# Talep A
Aşağıdaki girdileri süzüp "more" dizesini içeren her satırı kopyalar mısın?
─── Seçilen alıntı
12 maddelik anlaşma, daha önceki anlaşmalardan daha az hak içeriyordu. İşçilerin çalışma ve oturma izinleri 2 yılla sınırlı olacaktı, sağlık muayenelerinde kontrol edilen hastalıkların kapsamı genişletilmişti ve en önemlisi de, aile birleşimi söz konusu değildi.
Anlaşma gereğince işgücü seçimi ve belirlenen işçilerin Almanya’ya gönderilmesi için İstanbul Tophane’de bir Alman İrtibat Bürosu açıldı. 1976’ya kadar faaliyet gösteren bu büroda çalışanların sayısı zaman içinde 7’den 150’ye ulaşmıştı.
Almanya’da çalışmak talebiyle Türkiye’deki iş ve işçi bulma kurumlarına başvuranlar arasında uygun bulunanlar bu irtibat bürosunda sağlık kontrolünden geçiriliyor, son karar burada veriliyordu. Bu sıkı kontrolleri aşabilenler de bu ofisin organize ettiği trenlerle toplu hâlde İstanbul Sirkeci’den Almanya’nın Münih kentine gönderiliyordu, oradan da kendilerini bekleyen görevlilerin oluşturduğu kafilelere hâlinde ülkenin dört bir yanına dağılıyorlardı.
Anlaşmaya göre bir meslek sahibi olmayan erkeklerin 30, mesleği olanların ise 40 yaşından genç olması gerekiyordu. Mesleği olan kadınlarda yaş sınırı 45 olarak belirlenmişti. Hepsinin sağlıklı, okuryazar insanlar olması isteniyordu. Yazılı bir koşul değildi, ancak evli olanlar tercih ediliyordu. Böylece memleketteki eşlerini, çocuklarını düşünerek, iş ve ödeme koşullarına itiraz etmeden gayretli bir biçimde çalışacakları düşünülüyordu.
1961-1973 kesitinde yaklaşık 2.7 milyon vatandaşımızın Alman İrtibat Bürosundaki meslek, eğitim ve sağlık kontrollerinden geçtiği, çoğu erkek olmak üzere bunların 750 bin ile 1 milyonu bulan bir bölümümünün çalışmak üzere Almanya’ya gönderildiği biliniyor.
“Misafirden işçi olur mu?” O dönemler kimse bu tuhaf kavramı sorgulamıyordu. Ev sahipleri işçilerin en fazla iki yıl kalmasını istiyordu. Daha sonra sözleşmeyi uzatma hakkı onun elinde kalmalıydı. Ama “misafirler” de bu durumu garipsemiyordu. Onlar da birkaç yıl çalışıp, bu süre içinde biriktirdikleri parayla, belki altlarına da bir araba çekmiş olarak, memleketlerine dönmeyi hedefliyorlardı.
──────
# Talep B
Alıntıya göre Alman İrtibat Bürosu İstanbul'un hangi semtinde açıldı?
─── Verilen girdiler
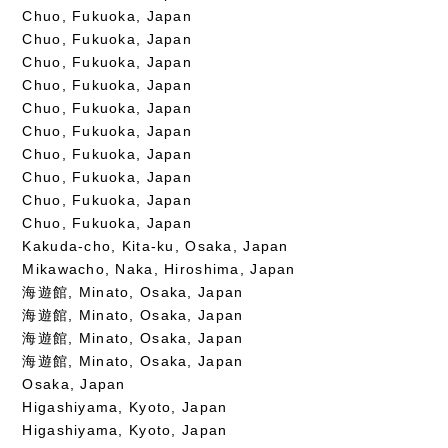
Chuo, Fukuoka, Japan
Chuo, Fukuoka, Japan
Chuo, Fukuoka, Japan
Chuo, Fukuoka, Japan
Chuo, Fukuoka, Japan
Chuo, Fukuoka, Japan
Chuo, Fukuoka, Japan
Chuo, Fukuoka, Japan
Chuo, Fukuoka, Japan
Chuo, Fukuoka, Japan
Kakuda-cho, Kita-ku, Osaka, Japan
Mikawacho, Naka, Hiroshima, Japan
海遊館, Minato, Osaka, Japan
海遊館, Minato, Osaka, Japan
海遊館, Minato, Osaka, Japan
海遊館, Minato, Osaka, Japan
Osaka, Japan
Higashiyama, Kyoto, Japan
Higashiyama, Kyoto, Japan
──────
─── Verilen girdiler
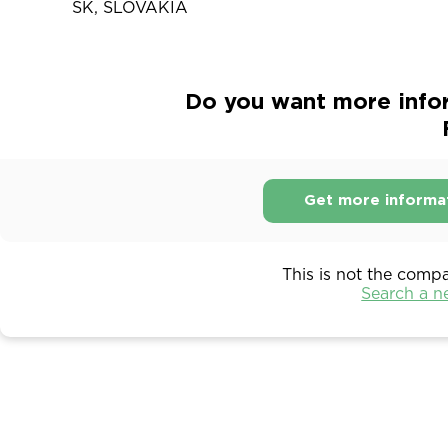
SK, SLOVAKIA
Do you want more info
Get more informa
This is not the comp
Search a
──────
─── Verilen girdiler
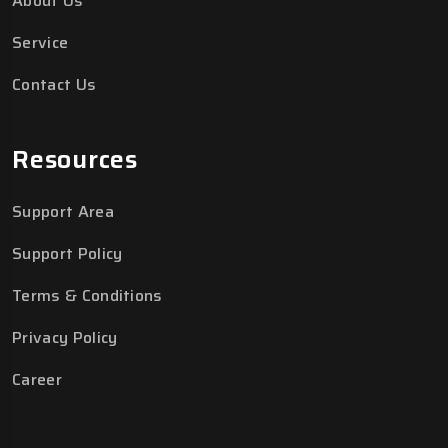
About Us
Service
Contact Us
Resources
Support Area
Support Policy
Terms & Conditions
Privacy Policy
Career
──────
# Çözüm A
Do you want more info
Get more informa

# Çözüm B
Tophane'de.